In a nutshell, abuse victims suffer from a Post Traumatic Stress Disorder (PTSD). Their strong feelings of anxiety, guilt, and shame are also typical of victims of childhood abuse, domestic violence, and rape. They feel anxious because the perpetrator's behavior is seemingly arbitrary and unpredictable – or mechanically and inhumanly regular.
They feel guilty and disgraced because, to restore a semblance of order to their shattered world and a modicum of dominion over their chaotic life, they need to transform themselves into the cause of their own degradation and the accomplices of their tormentors.
Inevitably, in the aftermath of abuse, its victims feel helpless and powerless. This loss of control over one's life and body is manifested physically in impotence, attention deficits, and insomnia. This is often exacerbated by the disbelief many abuse victims encounter, especially if they are unable to produce scars, or other "objective" proof of their ordeal. Language cannot communicate such an intensely private experience as pain.
Bystanders resent the abused because they make them feel guilty and ashamed for having done nothing to prevent the atrocity.

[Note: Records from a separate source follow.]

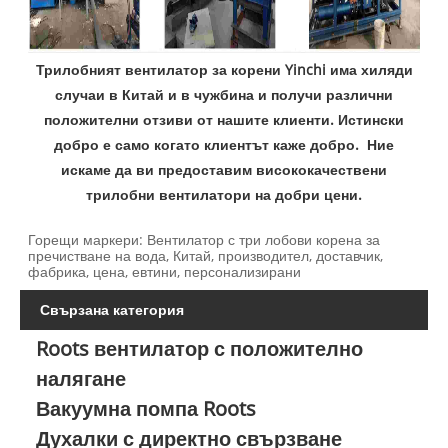
Трилобният вентилатор за корени Yinchi има хиляди
случаи в Китай и в чужбина и получи различни
положителни отзиви от нашите клиенти. Истински
добро е само когато клиентът каже добро. Ние
искаме да ви предоставим висококачествени
трилобни вентилатори на добри цени.
Горещи маркери: Вентилатор с три лобови корена за
пречистване на вода, Китай, производител, доставчик,
фабрика, цена, евтини, персонализирани
Свързана категория
Roots вентилатор с положително
налягане
Вакуумна помпа Roots
Духалки с директно свързване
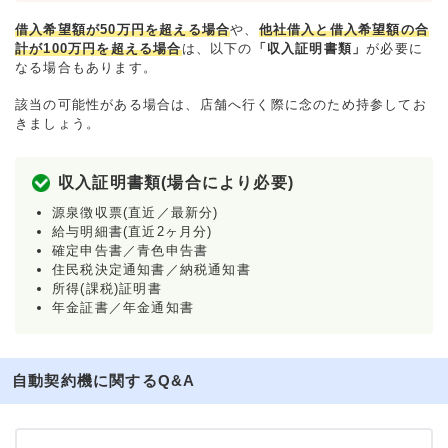
借入希望額が50万円を超える場合
や、
他社借入と借入希望額の合
計が100万円を超える場合
は、以下の
「収入証明書類」
が必要に
なる場合もあります。
該当の可能性がある場合は、店舗へ行く際に念のため持参してお
きましょう。
収入証明書類(場合により必要)
源泉徴収票(直近／最新分)
給与明細書(直近2ヶ月分)
確定申告書／青色申告書
住民税決定通知書／納税通知書
所得(課税)証明書
年金証書／年金通知書
自動契約機に関するQ&A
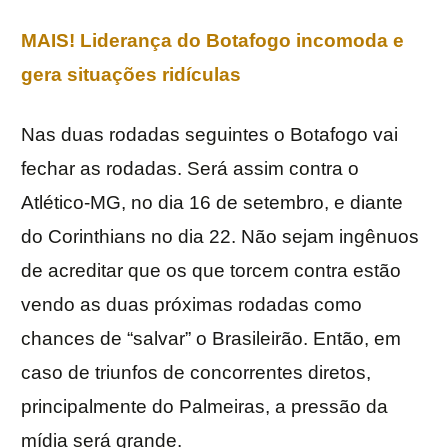
MAIS! Liderança do Botafogo incomoda e
gera situações ridículas
Nas duas rodadas seguintes o Botafogo vai
fechar as rodadas. Será assim contra o
Atlético-MG, no dia 16 de setembro, e diante
do Corinthians no dia 22. Não sejam ingênuos
de acreditar que os que torcem contra estão
vendo as duas próximas rodadas como
chances de “salvar” o Brasileirão. Então, em
caso de triunfos de concorrentes diretos,
principalmente do Palmeiras, a pressão da
mídia será grande.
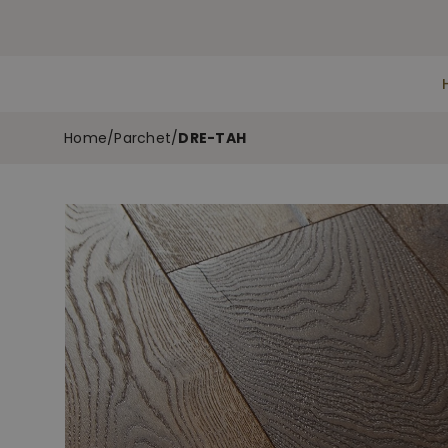
Home
/
Parchet
/
DRE-TAH
Skip
to
the
end
of
the
images
gallery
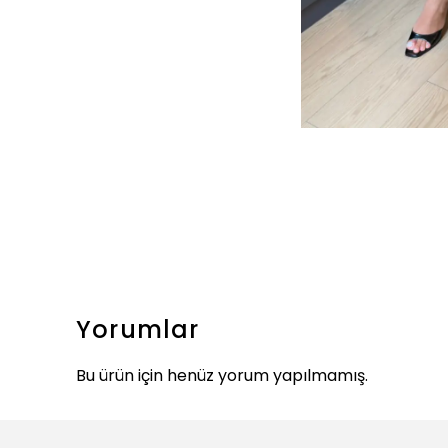
Yorumlar
Bu ürün için henüz yorum yapılmamış.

The victims threaten their sense of security and their much-needed belief in predictability, justice, and rule of law. The victims, on their part, do not believe that it is possible to effectively communicate to "outsiders" what they have been through. The abuse seems to have occurred on "another galaxy". This is how Auschwitz was described by the author K. Zetnik in his testimony in the Eichmann trial in Jerusalem in 1961.
Often, continued attempts to repress fearful memories result in psychosomatic illnesses (conversion). The victim wishes to forget the abuse, to avoid re-experiencing the often life threatening torment and to shield his human environment from the horrors. In conjunction with the victim's pervasive distrust, this is frequently interpreted as hypervigilance, or even paranoia. It seems that the victims can't win. Abuse is forever.
When the victim realizes that the abuse he suffered is now an integral part of his very being, a determinant of his self-identity, and that he is doomed to bear his pains and fears, shackled to his trauma, and tortured by it – suicide often appears to be a benign alternative.